A Quick Guide to Aloe Vera Oil

Aloe vera is a succulent, or cactus-like plant from which aloe vera oil and other similar products are produced. Aloe vera oil is made by infusion, much the same way as herbal tea. The leaves are soaked or steeped in a liquid, in this case, a vegetable oil, usually soybean oil. Different manufacturers use different types of oil.

As you can see, aloe vera oil is not directly produced by the plant. The leaves do contain a type of gel. Commercial aloe producers take this gel and evaporate it into aloin, a crystallized substance which can be used in hundreds of products.

The biggest use of aloe vera oil is in skin creams and lotions. Today there are quite literally thousands of aloe vera cosmetic products on the market and they all contain an extract from aloe. Most of the aloe vera grown for commercial use comes from the Caribbean, Florida and Texas.

The FDA has approved aloe for external use for the treatment of minor skin burns and for skin rejuvenation. One of the things that makes aloe vera so effective as a topical skin treatment is that it heals the skin from the inside out. This makes it particularly effective at treating wounds.

Among the many uses of aloe vera are the treatment of burns, blisters, radiation dermatitis, frostbite, psoriasis, eczema, itchiness, dryness, and other skin conditions. Because aloe vera has antibacterial properties, it is able to not only help with healing skin but prevent the occurrence of infections as well.

Aloe vera, in any form including aloe vera oil is not approved by the FDA for any type of internal use. That’s not to say that the substance has never been used internally, just that no results have had strong enough documentation of success for approval. Use of aloe vera both as a topical and internal treatment goes back to before Christ and it was written about for the first time in the first century.

As an alternative treatment, aloe vera has been used for centuries to treat many conditions. One of these is clearing out the digestive tract and the relief of constipation. In Indian medicine, aloe vera has been used to treat asthma, musculoskeletal disorders, ophthalmologic disorders, several types of hepatitis, menstrual problems, as an aphrodisiac, for fever, vomiting, bronchitis, and spleen enlargement.

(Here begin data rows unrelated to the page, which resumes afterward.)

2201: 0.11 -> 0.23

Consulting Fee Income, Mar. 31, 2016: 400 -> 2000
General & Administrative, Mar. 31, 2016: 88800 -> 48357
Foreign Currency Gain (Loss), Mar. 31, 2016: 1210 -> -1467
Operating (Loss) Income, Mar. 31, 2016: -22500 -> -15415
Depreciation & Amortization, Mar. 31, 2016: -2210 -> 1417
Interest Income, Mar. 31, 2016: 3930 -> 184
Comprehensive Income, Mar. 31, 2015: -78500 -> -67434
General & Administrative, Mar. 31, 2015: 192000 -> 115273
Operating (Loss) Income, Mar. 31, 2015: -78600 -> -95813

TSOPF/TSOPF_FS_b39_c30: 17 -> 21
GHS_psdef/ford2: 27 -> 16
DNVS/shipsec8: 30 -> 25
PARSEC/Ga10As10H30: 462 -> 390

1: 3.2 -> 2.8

The leaves from which aloe vera oil is produced also have other beneficial constituents such as fatty acids, which can help with heart health. Aloe vera contains enzymes, such as oxidase, alkaline phosphatase, amylase, lipase, catalase and the essential amino acids leucine, valine, lysine, phenylalanine, isoleucine and threonine. These are all needed in order for muscles, bones, organs and immune system to function correctly.

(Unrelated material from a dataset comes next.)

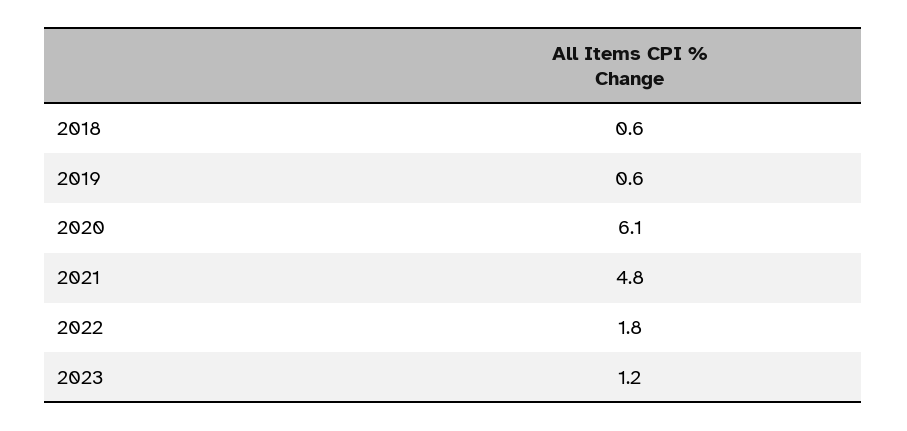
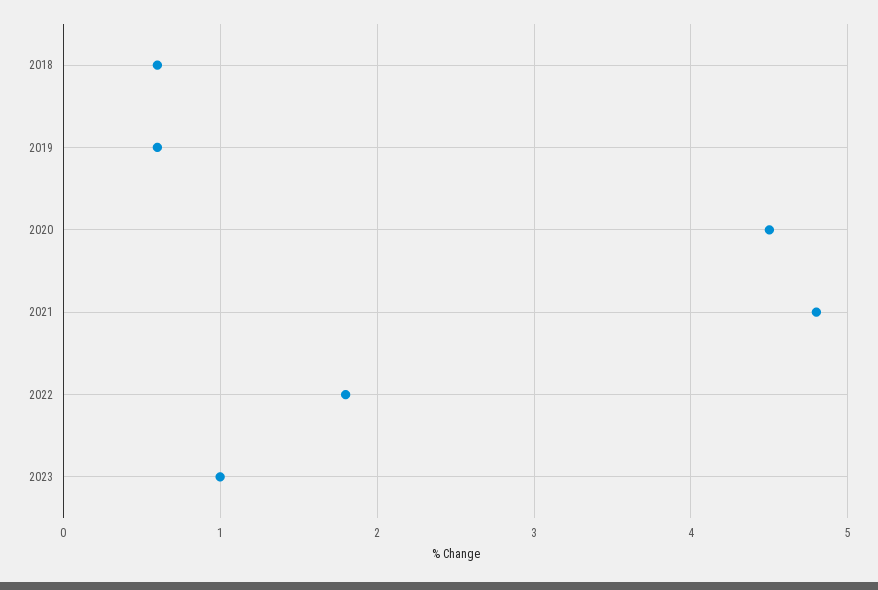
2020: 6.1 -> 4.5
2023: 1.2 -> 1

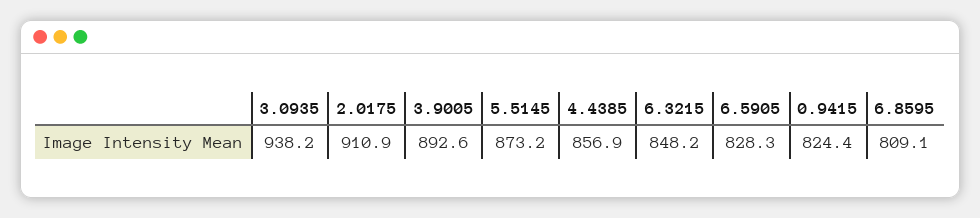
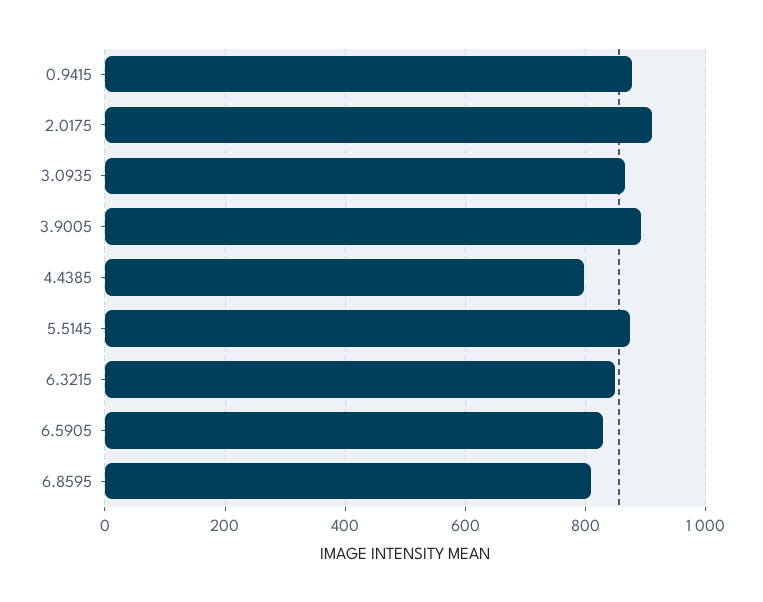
3.0935: 938.2 -> 860
4.4385: 856.9 -> 800
0.9415: 824.4 -> 880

Aloe vera contains vitamins and minerals that benefit human health. These include folic acid, vitamins B1, B2, B6, E, C, beta carotene, calcium, chromium, magnesium, copper, zinc, manganese and sodium, among others.

Aloe vera has been taken internally in research studies but thus far results are not conclusive enough that aloe vera can be recommended to treat any diseases. Reports suggest that it can stimulate the immune system and may be able to curtail blood supply to tumors and also help in liver cancer by stopping carcinogenic substances from entering the liver. There will much more research before there can be any conclusive facts about aloe vera and how it affects various cancers.

Check with your doctor about the use of aloe vera oil for the treatment of injuries and skin conditions. If you plan to take aloe vera internally, discuss that with your doctor as well, as certain medications combined with aloe vera may have adverse effects. Also discuss use of aloe vera with an herbalist so that the correct dose will be used.